Vous voulez savoir ce qui me terrifie ? Ce n’est pas l’armada. Ce n’est même pas la menace d’une guerre. C’est l’impression que personne ne contrôle vraiment la situation. Trump tweete des ultimatums depuis son avion. Khamenei parle de « mater les émeutiers ». Les généraux ont le « doigt sur la gâchette ». Et au milieu de tout ça, des millions de gens ordinaires — Iraniens, Américains, Européens, Arabes — qui regardent ce spectacle en espérant que les adultes vont finir par reprendre le contrôle. Sauf qu’il n’y a peut-être pas d’adultes. Il n’y a que des hommes avec trop de pouvoir et pas assez de sagesse. Et nous, on regarde, impuissants, en priant pour que ça ne dérape pas.
Les alliés du Golfe entre deux feux
La position des pays du Conseil de coopération du Golfe est d’une complexité byzantine. D’un côté, ce sont des alliés stratégiques des États-Unis, liés par des décennies de partenariats militaires et économiques. De l’autre, ils partagent leurs eaux territoriales avec l’Iran et savent qu’ils seraient les premiers à subir les conséquences d’un conflit. L’Arabie Saoudite et les Émirats ont investi des milliards dans leurs systèmes de défense antimissile, conscients de la menace iranienne. Mais même les meilleures défenses ne peuvent pas tout arrêter. Les frappes des Houthis sur les installations pétrolières saoudiennes en 2019 l’ont prouvé. Une guerre totale avec l’Iran serait infiniment plus dévastatrice. Même le Premier ministre israélien Benjamin Netanyahu, pourtant farouchement anti-iranien, aurait conseillé la prudence à Trump selon certaines sources.

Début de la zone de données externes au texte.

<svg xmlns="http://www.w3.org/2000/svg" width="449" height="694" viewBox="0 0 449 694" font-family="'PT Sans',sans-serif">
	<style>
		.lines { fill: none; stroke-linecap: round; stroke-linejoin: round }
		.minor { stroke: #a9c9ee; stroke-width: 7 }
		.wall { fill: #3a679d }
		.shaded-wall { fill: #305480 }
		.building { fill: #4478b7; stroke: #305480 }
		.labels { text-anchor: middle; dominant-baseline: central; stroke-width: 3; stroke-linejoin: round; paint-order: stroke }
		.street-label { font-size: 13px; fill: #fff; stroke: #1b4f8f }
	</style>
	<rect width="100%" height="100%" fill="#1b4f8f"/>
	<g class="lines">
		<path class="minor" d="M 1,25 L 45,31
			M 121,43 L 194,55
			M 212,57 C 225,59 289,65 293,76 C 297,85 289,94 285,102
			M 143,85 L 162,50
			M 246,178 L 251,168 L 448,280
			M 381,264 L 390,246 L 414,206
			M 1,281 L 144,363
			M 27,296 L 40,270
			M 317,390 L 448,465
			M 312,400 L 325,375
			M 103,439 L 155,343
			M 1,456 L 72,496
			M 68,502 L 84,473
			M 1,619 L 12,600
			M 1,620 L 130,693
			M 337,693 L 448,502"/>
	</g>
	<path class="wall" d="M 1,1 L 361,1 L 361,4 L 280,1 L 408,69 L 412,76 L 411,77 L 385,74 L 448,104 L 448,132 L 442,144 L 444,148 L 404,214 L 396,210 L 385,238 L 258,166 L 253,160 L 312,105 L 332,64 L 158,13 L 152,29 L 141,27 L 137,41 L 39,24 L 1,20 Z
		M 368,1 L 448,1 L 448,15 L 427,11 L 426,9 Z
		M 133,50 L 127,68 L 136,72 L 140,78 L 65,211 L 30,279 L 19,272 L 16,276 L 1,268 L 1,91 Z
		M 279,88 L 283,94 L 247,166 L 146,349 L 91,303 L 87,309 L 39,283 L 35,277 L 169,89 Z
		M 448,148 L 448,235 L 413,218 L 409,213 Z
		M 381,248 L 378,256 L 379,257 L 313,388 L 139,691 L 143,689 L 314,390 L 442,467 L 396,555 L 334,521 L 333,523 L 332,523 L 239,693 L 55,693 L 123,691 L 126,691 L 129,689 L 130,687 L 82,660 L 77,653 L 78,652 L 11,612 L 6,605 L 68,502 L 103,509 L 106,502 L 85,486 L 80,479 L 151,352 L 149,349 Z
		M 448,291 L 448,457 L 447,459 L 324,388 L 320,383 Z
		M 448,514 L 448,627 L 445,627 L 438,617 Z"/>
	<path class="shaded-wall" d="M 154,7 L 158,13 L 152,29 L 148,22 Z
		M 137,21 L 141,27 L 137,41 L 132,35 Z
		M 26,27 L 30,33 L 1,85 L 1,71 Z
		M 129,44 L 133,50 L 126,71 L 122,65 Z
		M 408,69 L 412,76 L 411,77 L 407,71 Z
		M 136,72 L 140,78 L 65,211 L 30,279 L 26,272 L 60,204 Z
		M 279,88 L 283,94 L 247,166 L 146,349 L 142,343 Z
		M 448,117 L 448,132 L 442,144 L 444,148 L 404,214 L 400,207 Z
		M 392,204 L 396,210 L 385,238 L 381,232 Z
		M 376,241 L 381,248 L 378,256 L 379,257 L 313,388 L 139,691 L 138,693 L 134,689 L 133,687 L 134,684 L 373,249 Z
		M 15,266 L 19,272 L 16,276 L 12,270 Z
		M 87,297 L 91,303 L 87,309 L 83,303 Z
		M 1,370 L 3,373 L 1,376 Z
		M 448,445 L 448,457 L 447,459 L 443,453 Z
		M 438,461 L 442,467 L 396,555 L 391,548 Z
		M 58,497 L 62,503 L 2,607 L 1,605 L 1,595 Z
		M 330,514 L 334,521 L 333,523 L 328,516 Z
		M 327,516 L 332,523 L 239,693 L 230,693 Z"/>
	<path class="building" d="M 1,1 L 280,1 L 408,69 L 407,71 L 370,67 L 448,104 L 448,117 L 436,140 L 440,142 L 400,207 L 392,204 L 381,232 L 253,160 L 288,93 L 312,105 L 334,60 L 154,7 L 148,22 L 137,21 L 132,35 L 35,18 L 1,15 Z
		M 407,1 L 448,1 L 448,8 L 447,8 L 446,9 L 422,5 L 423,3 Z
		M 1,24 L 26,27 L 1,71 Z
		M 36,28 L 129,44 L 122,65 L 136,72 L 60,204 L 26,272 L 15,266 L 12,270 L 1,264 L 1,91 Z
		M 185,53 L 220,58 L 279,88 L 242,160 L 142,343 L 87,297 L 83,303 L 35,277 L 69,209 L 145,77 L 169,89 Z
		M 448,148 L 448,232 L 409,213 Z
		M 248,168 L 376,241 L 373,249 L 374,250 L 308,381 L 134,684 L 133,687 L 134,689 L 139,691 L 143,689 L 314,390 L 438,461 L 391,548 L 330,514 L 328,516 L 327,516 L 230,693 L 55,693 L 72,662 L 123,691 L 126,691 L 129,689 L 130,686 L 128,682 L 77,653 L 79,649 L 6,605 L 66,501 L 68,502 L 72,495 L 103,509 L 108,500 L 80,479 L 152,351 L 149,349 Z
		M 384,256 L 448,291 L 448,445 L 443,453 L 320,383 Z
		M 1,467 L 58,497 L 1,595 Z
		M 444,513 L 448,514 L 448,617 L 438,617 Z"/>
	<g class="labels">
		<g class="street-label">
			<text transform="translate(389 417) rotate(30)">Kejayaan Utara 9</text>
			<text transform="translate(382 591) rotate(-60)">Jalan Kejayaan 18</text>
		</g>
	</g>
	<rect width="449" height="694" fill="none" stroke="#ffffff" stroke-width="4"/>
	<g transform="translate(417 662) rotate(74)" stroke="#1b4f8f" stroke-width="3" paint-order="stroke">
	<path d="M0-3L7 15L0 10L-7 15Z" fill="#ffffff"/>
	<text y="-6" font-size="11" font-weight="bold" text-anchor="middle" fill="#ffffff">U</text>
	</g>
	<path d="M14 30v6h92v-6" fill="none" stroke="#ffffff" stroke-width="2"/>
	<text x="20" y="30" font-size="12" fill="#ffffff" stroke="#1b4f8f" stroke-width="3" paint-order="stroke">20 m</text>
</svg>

Cette convergence inattendue — Israël et les monarchies du Golfe appelant à la modération — en dit long sur la gravité de la situation. Quand vos alliés les plus belliqueux vous demandent de ralentir, c’est que la situation est vraiment explosive. Mais Trump écoute-t-il ? Sa rhétorique depuis Davos suggère le contraire. Il semble convaincu que la menace de force est le seul langage que Téhéran comprend. Peut-être a-t-il raison. Peut-être que les mollahs ne céderont que face à une démonstration de puissance écrasante. Ou peut-être qu’ils choisiront le chaos plutôt que la capitulation. C’est le pari le plus dangereux de notre époque. Et nous sommes tous, qu’on le veuille ou non, assis à la table.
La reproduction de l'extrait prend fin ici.